GDPR: New Law Could Fine You $24M!

Posted by on Apr 12, 2018 in Blog, Small Business

 

dgpr affects u.s. websites

New Euro-Law May Affect Your Website!

GDPR: General Data Protection Regulation

Does your website invite visitors from the U.S. and Europe?  Or perhaps the entire world? Then you need to know about a new law (effective next month) that you’re almost certainly in violation of, and that could cost you over $24,000,000 in fines!

You say you don’t have a website in Europe, you don’t store financial information, you’re just a little business in Tampa with a little website, so you don’t need to be concerned?

WRONG!

Let’s say you have a little message board where you only store members’ names and email addresses, and maybe you have a section specifically for French or maybe German interests.  Guess what?  Yup – GDPR is aimed at you!

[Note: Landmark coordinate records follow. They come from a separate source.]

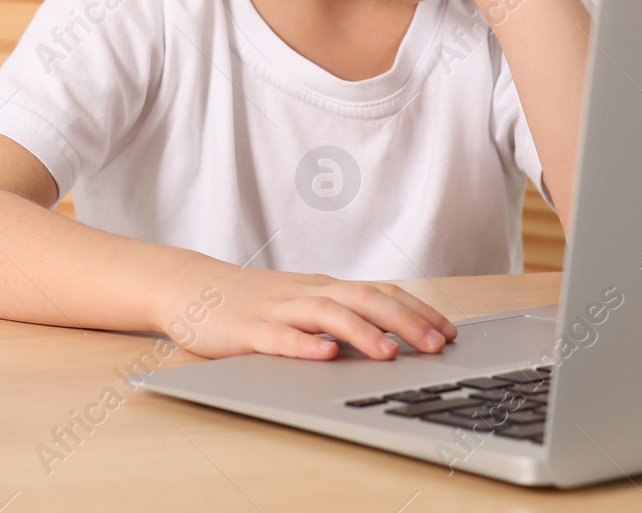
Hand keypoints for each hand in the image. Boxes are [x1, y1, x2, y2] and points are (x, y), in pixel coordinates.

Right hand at [158, 261, 458, 360]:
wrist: (192, 286)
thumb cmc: (253, 301)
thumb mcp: (302, 303)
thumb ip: (340, 315)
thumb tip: (394, 334)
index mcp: (323, 288)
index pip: (379, 292)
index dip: (417, 310)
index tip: (450, 332)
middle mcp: (307, 293)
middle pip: (363, 299)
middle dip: (404, 322)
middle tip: (438, 346)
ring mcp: (278, 309)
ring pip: (326, 315)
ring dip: (362, 333)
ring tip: (390, 354)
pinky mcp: (248, 330)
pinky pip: (280, 337)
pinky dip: (305, 345)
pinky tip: (325, 355)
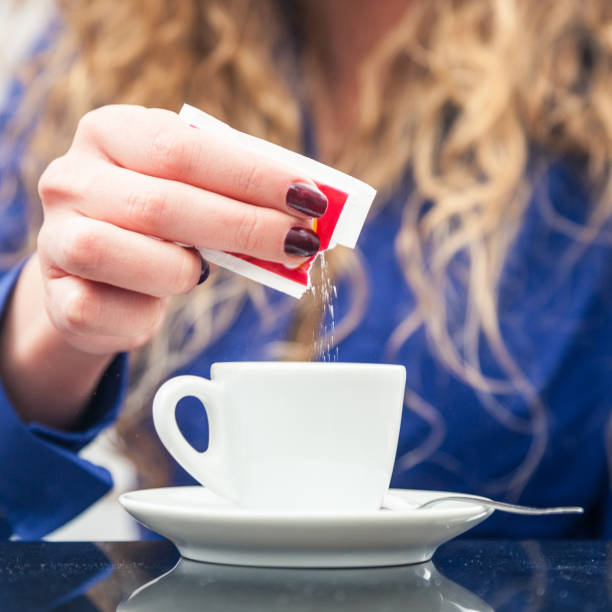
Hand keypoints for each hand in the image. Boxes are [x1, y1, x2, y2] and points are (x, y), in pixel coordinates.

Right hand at [37, 105, 326, 355]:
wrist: (92, 271)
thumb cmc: (154, 222)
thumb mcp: (190, 190)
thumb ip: (236, 191)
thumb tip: (308, 208)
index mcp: (110, 133)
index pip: (184, 148)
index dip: (253, 177)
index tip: (309, 199)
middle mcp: (72, 179)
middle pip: (165, 205)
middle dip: (247, 228)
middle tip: (301, 242)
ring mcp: (55, 237)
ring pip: (129, 257)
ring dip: (185, 273)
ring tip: (199, 273)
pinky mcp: (55, 296)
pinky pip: (107, 313)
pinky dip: (145, 316)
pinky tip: (154, 305)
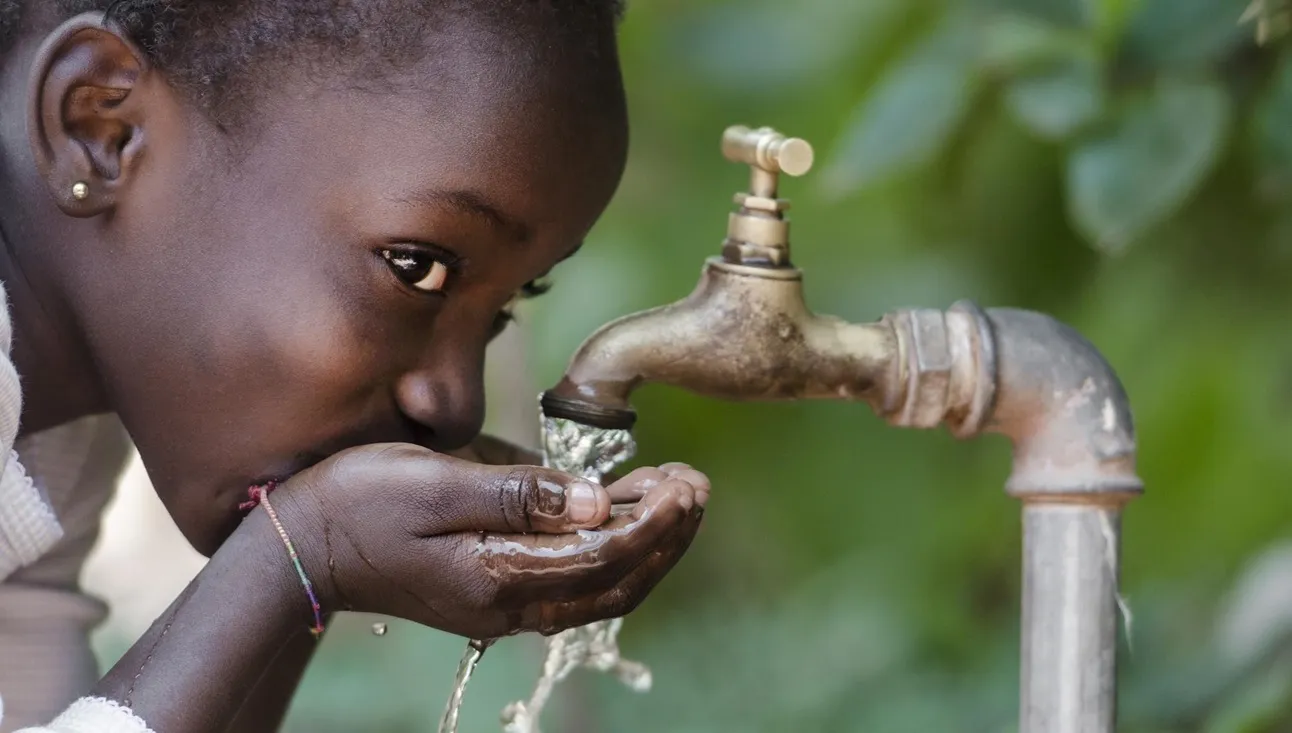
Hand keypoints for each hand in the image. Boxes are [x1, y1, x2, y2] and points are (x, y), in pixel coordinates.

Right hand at [261, 444, 707, 638]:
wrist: (302, 547)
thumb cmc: (360, 501)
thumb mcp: (436, 482)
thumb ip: (519, 493)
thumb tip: (597, 501)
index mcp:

Or you charge member fees or maybe have a little online store where customers can pay in Euros or dollars.  Yup – you’ve just been GDPR’d!

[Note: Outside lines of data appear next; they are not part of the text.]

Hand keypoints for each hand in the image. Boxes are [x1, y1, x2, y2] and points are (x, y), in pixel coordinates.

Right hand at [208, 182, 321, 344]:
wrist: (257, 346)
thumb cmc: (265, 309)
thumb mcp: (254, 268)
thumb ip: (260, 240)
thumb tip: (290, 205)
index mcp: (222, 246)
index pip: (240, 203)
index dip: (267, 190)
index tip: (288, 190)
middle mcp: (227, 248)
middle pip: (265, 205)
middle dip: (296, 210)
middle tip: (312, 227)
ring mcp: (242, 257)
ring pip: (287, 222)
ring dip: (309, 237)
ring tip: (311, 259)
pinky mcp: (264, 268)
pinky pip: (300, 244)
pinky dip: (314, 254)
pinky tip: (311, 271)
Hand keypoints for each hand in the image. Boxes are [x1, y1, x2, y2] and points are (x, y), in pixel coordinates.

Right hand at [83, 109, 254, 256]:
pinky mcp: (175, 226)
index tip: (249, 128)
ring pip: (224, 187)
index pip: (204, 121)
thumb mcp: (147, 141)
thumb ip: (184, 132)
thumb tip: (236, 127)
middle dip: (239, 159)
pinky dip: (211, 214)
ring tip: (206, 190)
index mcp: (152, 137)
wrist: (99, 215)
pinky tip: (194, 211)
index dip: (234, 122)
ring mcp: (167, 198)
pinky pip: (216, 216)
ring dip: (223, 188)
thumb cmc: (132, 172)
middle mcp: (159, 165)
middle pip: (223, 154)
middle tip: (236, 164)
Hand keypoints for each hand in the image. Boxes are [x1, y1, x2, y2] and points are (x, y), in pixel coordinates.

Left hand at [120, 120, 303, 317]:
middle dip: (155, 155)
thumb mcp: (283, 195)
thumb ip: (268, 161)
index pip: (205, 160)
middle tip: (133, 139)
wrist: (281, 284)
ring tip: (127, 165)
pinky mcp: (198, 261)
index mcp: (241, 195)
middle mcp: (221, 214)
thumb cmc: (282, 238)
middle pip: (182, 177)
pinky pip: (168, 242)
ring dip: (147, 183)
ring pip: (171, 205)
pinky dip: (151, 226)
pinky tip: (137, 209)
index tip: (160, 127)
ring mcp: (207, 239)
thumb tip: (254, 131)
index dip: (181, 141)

Most articles about GDPR quote a maximum fine of 4% of gross revenues.  Actually it is 4% or 20 million euros, whichever is greater!  And it is almost a certainty that the U.S. would assist enforcement of GDPR.  (BTW, €20M euros = $25M)

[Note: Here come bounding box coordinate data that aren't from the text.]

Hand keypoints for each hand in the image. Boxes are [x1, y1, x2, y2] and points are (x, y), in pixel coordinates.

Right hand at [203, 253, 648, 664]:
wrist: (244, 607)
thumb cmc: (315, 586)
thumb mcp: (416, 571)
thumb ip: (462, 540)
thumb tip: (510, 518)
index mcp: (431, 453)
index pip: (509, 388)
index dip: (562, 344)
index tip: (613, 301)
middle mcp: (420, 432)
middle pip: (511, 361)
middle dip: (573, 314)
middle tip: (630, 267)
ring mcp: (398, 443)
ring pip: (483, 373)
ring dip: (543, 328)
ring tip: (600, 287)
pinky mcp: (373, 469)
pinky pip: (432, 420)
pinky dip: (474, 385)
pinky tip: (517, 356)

Whether or not your website is covered by the new GDPR law depends on whether you are in any way “targeting” european citizens.  Such targeting seems to include web content in european languages or content directed toward european interests; websites with european TLD’s (.nl, etc.).

So, if your website has nothing specifically targeting european customers, then there’s a good chance that you’re not subject to the new GDPR laws.  BUT – maybe you should pay attention anyway.  Here’s why –

  • The sum of various federal and states laws suggest that you should at least have a Privacy Policy on your website if you collect names, email addresses or any type of identifying information.  GDPR requirements are likely even more stringent than U.S. laws.
  • Dozens of countries around the world have laws requiring privacy policies and you could be subject to their laws under current treaties if you collect information from their citizens.  GDPR requirements are likely even more stringent than these laws.
  • Gain visitors’ trust and loyalty.
    • Having a long-form, fine-print, legalesed privacy form only irritates visitors and creates mistrust.
    • Making privacy issues simple, clear and putting your visitors in charge of their data .
  • Future changes to your website might change your GDPR status, so proactively complying keeps you safe.
    • If your website is not in compliance with GDPR and a year from now a web designer adds something that would cause you to be subject to the law, you may not remember that changes are required.  Complying now will future-proof you.
  • It’s really just the right thing to do.
    • People should be presented with a short, simple, easy to understand privacy policy.
    • People should have a right to know what you’re going to do with their data and to opt-out.
    • They should have the right to remove that data in the future.

With all the recent hubbub over Facebook and Cambridge Analytica and the psychological profiling and targeting of those whose personal data had been subjected to advanced AI algorithms, what better time, from a marketing standpoint, to display an open, simplified privacy policy that puts your visitors in charge of their own data?

To protect yourself from potential legal issues and from customer backlash, why not get GDPR compliant today?  Or at least add a people-friendly privacy policy.